Angelin Preljocaj: Suivront mille ans de calme
Conçu grâce à une collaboration entre la compagnie d’Angelin Preljocaj et le Ballet du Bolchoï, ce spectacle était très attendu. Après la première en France à la Biennale
de danse de Lyon, Suivront mille ans de calme, est présenté au public parisien. Dans le cadre de l’année Franco-Russe, cette création représente une innovation et une toute nouvelle expérimentation. Faire travailler ensemble les danseurs du Bolchoï et ceux de
Preljocaj était un pari : cultures et techniques différentes, aucun répertoire commun, la conception et la préparation de ce spectacle ont représenté un gros travail. Mais la danse est un art universel et toutes les barrières ont disparu dès que les danseurs ont commencé à travailler ensemble. Preljokaj, à la suite de ses auditions, n’a choisi aucun des danseurs étoiles du Bolchoï.
Après des déplacements soit en Russie, soit au Pavillon Noir d’Aix en Provence, tous les artistes se sont bien intégrés, et les danseurs russes ont surtout bien assimilé la technique contemporaine du langage de Preljocaj : dynamisme, torsions de bustes, lignes coupées. Aucune différence n’apparaît entre eux, c’est une seule compagnie qui danse à l’unisson.

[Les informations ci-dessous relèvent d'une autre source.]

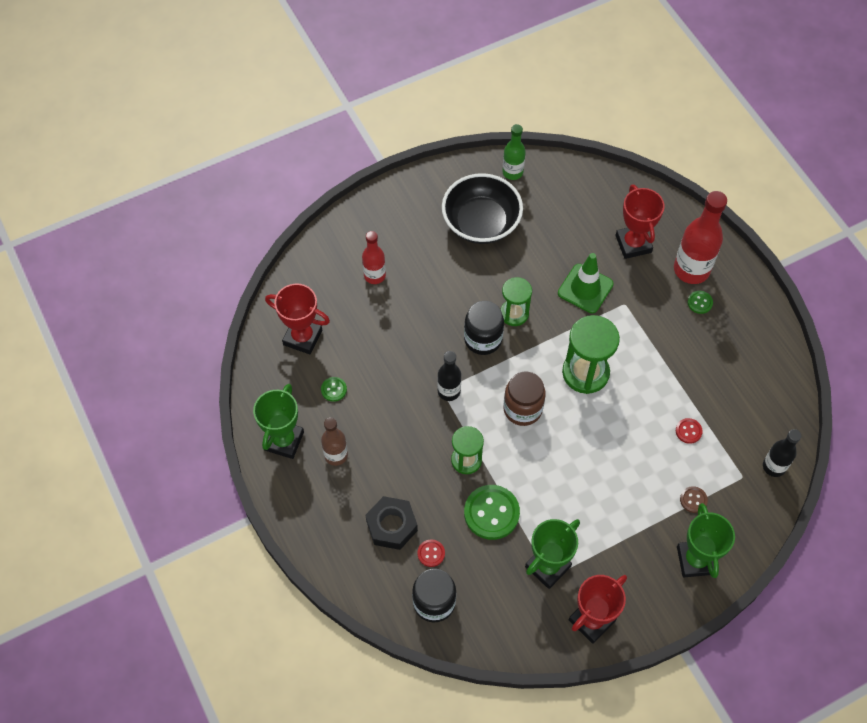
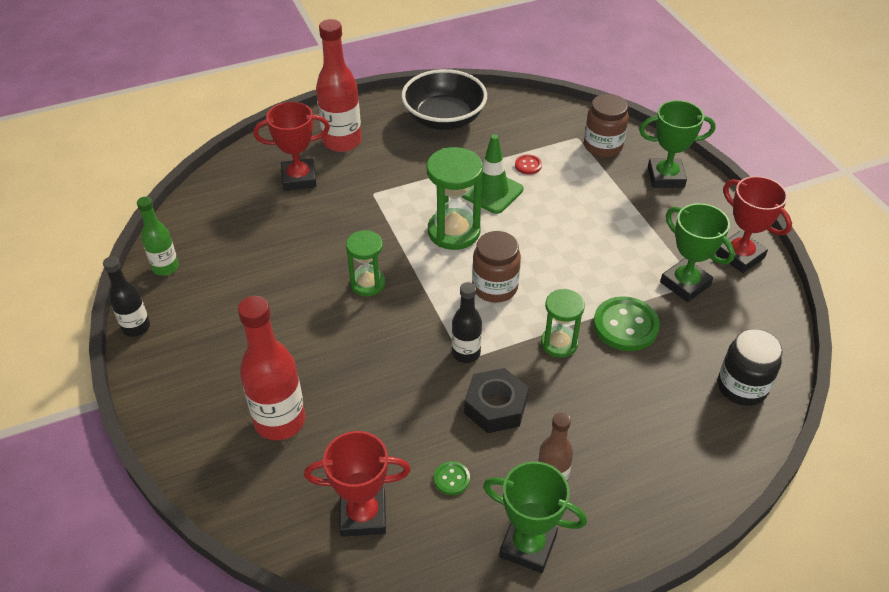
camera: 85 degrees left, 15 degrees down
red trophy [265,284,330,355] -> red trophy turned 60 degrees clockwise [304,431,411,537]
red bottle [362,231,386,284] -> red bottle [238,296,306,440], size x1.69
black nut [366,496,418,550] -> black nut moved to [464,368,529,433]
red button [417,539,445,567] -> none
black bowl [442,173,523,244] -> black bowl moved to [401,69,487,130]
black jar [464,301,504,355] -> none
green traffic cone [558,253,614,313] -> green traffic cone moved to [461,134,523,214]
brown button [680,486,708,513] -> none
green button [688,291,713,314] -> none
black bottle [763,429,801,477] -> black bottle moved to [103,256,150,337]
none -> brown jar [584,94,629,157]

C’est donc le grand mérite des danseurs du Bolchoï que d’avoir démontré toute leur ouverture d’esprit et leurs facultés d’adaptation. La chorégraphie est riche et dynamique mais elle manque pourtant d’émotions, Preljocaj adopte le vocabulaire gestuel déjà vu dans Le Parc ou Eldorado. Son style ne semble plus s’enrichir de véritables innovations, tout est confié à l’exécution impeccable et carrée des interprètes.
Certains duos par contre offrent des moments particuliers, notamment celui de deux danseuses sur les notes de la Sonate au Claire de lune de Beethoven. La mise en scène de Subodh Gupta apporte une valeur ajoutée au spectacle grâce à sa sobriété et la musique de Laurent Garnier donne le rythme à toute l’exécution.
La scène finale banalise un peu tout ce qu’on avait pu apprécier auparavant. On aborde le thème de l’universalité des peuples, les drapeaux de différents pays sont étalés sur la scène et de petits agneaux font leur entrée sur scène en bêlant. Le message peut sans doute toucher le grand public mais il comporte ses propres limites.
Pourquoi Preljocaj a-t-il choisi d’adopter ce symbole antique pour transmettre un message de paix et d’innocence ? Nous laissons la réponse à un chorégraphe qui a donné beaucoup à la danse contemporaine et qui ne peut maintenant se permettre de telles faiblesses.